━━━ Input material ━━━
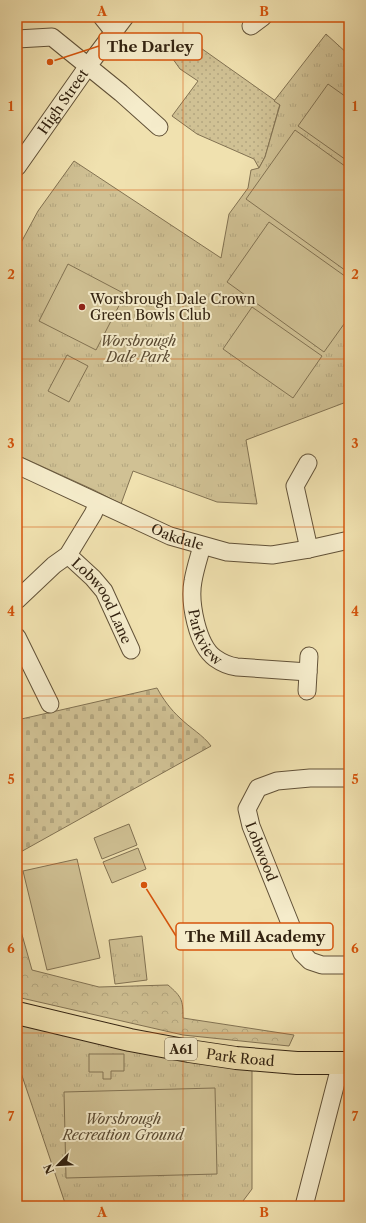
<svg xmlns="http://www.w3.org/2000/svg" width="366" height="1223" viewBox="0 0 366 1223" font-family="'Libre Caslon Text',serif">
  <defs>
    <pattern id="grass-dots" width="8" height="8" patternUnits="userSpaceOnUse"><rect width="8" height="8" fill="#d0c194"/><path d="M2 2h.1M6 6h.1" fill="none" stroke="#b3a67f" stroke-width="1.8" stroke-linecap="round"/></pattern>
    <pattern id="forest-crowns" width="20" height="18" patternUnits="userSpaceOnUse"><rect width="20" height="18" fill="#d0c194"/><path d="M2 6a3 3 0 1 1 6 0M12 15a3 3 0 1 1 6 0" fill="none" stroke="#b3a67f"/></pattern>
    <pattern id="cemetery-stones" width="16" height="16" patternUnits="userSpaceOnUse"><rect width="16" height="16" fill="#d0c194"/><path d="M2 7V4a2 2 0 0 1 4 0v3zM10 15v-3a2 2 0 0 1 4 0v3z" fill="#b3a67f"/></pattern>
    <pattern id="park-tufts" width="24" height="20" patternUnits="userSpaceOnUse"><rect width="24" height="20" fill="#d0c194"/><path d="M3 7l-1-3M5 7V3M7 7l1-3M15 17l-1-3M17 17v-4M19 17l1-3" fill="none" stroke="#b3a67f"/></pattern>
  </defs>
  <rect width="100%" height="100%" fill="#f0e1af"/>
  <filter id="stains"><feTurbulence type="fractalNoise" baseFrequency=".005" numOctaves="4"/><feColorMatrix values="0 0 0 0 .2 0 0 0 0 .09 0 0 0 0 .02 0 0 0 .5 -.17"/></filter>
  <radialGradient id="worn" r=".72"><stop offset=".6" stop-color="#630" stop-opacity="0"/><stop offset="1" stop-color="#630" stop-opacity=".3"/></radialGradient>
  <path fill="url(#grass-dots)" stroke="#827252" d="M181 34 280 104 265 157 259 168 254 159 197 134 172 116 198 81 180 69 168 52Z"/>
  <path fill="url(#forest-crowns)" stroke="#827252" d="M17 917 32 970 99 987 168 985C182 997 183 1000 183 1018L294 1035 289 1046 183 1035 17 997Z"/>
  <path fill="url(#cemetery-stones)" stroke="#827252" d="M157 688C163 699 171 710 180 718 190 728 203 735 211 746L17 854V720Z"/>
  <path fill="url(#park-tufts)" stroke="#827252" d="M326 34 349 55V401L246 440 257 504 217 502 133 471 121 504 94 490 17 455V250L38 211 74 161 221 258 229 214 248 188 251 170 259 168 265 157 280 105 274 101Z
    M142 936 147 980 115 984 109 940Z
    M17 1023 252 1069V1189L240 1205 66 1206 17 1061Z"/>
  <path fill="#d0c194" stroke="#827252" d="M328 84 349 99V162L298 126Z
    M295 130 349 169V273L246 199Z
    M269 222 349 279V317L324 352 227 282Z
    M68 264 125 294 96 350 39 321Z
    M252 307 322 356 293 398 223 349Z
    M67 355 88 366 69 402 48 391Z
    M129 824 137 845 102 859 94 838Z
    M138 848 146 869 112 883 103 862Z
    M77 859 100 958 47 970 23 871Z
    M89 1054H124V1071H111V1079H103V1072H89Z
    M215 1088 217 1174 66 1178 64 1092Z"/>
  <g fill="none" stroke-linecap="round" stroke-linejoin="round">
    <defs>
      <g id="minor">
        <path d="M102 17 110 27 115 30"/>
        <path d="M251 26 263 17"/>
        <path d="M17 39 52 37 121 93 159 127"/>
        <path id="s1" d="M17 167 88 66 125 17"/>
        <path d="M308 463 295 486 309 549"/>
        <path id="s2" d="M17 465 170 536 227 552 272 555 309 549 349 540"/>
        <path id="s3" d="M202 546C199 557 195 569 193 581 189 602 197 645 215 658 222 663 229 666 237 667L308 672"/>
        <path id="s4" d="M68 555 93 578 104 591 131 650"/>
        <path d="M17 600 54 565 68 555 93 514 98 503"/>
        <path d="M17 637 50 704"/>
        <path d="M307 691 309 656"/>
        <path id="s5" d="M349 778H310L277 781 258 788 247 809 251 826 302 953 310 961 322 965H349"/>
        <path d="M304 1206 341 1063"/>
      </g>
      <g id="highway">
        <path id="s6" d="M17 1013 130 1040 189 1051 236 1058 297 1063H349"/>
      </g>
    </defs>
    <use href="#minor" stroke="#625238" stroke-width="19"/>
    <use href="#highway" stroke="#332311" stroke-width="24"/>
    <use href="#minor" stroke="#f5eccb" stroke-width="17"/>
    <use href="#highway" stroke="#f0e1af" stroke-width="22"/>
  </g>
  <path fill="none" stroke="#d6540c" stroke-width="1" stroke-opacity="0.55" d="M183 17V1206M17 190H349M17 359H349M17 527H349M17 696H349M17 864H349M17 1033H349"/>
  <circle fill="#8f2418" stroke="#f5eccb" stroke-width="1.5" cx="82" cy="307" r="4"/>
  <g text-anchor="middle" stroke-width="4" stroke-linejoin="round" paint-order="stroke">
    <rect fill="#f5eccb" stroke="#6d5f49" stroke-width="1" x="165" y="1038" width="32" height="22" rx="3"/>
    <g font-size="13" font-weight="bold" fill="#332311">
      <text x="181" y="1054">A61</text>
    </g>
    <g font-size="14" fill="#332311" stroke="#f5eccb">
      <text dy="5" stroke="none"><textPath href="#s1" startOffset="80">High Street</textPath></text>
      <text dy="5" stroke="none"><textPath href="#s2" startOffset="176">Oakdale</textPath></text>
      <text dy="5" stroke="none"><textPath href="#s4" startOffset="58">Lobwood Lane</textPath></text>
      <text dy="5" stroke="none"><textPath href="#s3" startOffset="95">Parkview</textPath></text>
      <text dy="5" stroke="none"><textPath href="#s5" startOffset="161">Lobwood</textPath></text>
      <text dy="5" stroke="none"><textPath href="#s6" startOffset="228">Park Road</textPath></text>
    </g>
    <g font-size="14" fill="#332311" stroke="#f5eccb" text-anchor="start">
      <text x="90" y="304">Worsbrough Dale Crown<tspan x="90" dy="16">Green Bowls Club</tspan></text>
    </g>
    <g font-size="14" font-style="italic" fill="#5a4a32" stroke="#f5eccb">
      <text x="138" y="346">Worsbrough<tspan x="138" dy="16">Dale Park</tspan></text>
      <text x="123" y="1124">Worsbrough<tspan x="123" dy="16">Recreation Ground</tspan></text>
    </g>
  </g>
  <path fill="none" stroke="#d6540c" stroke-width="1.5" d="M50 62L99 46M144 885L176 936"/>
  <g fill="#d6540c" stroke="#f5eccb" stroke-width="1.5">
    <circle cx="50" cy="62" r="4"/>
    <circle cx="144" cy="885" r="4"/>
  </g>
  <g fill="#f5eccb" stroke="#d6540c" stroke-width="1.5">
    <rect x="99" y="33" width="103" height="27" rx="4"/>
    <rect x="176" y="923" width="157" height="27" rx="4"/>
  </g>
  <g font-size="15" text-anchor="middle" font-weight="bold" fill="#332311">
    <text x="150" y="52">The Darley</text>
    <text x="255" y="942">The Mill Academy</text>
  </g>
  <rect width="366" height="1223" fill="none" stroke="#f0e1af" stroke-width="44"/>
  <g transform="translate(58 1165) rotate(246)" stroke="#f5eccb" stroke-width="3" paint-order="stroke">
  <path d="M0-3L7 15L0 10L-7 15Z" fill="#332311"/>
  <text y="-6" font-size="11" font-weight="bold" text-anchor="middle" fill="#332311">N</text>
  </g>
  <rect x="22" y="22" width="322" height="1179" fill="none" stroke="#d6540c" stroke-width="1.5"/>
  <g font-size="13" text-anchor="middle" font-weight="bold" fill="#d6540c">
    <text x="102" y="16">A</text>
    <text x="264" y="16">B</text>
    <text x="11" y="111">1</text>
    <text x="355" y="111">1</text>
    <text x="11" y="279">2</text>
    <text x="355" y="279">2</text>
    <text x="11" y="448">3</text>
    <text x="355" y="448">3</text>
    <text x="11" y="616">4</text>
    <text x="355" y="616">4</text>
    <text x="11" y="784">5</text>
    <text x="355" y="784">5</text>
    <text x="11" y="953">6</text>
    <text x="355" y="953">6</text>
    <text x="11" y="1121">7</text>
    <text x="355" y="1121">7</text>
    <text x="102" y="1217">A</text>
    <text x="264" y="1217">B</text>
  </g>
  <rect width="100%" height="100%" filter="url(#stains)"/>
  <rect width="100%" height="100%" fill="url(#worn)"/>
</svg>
━━━
**Activity:** Only the lines above starting at the line that holds "280 104 265" and ending at the line that holds "465 170 536" are to be repeated, exactly and in full.

**Finished task:**
  <path fill="url(#grass-dots)" stroke="#827252" d="M181 34 280 104 265 157 259 168 254 159 197 134 172 116 198 81 180 69 168 52Z"/>
  <path fill="url(#forest-crowns)" stroke="#827252" d="M17 917 32 970 99 987 168 985C182 997 183 1000 183 1018L294 1035 289 1046 183 1035 17 997Z"/>
  <path fill="url(#cemetery-stones)" stroke="#827252" d="M157 688C163 699 171 710 180 718 190 728 203 735 211 746L17 854V720Z"/>
  <path fill="url(#park-tufts)" stroke="#827252" d="M326 34 349 55V401L246 440 257 504 217 502 133 471 121 504 94 490 17 455V250L38 211 74 161 221 258 229 214 248 188 251 170 259 168 265 157 280 105 274 101Z
    M142 936 147 980 115 984 109 940Z
    M17 1023 252 1069V1189L240 1205 66 1206 17 1061Z"/>
  <path fill="#d0c194" stroke="#827252" d="M328 84 349 99V162L298 126Z
    M295 130 349 169V273L246 199Z
    M269 222 349 279V317L324 352 227 282Z
    M68 264 125 294 96 350 39 321Z
    M252 307 322 356 293 398 223 349Z
    M67 355 88 366 69 402 48 391Z
    M129 824 137 845 102 859 94 838Z
    M138 848 146 869 112 883 103 862Z
    M77 859 100 958 47 970 23 871Z
    M89 1054H124V1071H111V1079H103V1072H89Z
    M215 1088 217 1174 66 1178 64 1092Z"/>
  <g fill="none" stroke-linecap="round" stroke-linejoin="round">
    <defs>
      <g id="minor">
        <path d="M102 17 110 27 115 30"/>
        <path d="M251 26 263 17"/>
        <path d="M17 39 52 37 121 93 159 127"/>
        <path id="s1" d="M17 167 88 66 125 17"/>
        <path d="M308 463 295 486 309 549"/>
        <path id="s2" d="M17 465 170 536 227 552 272 555 309 549 349 540"/>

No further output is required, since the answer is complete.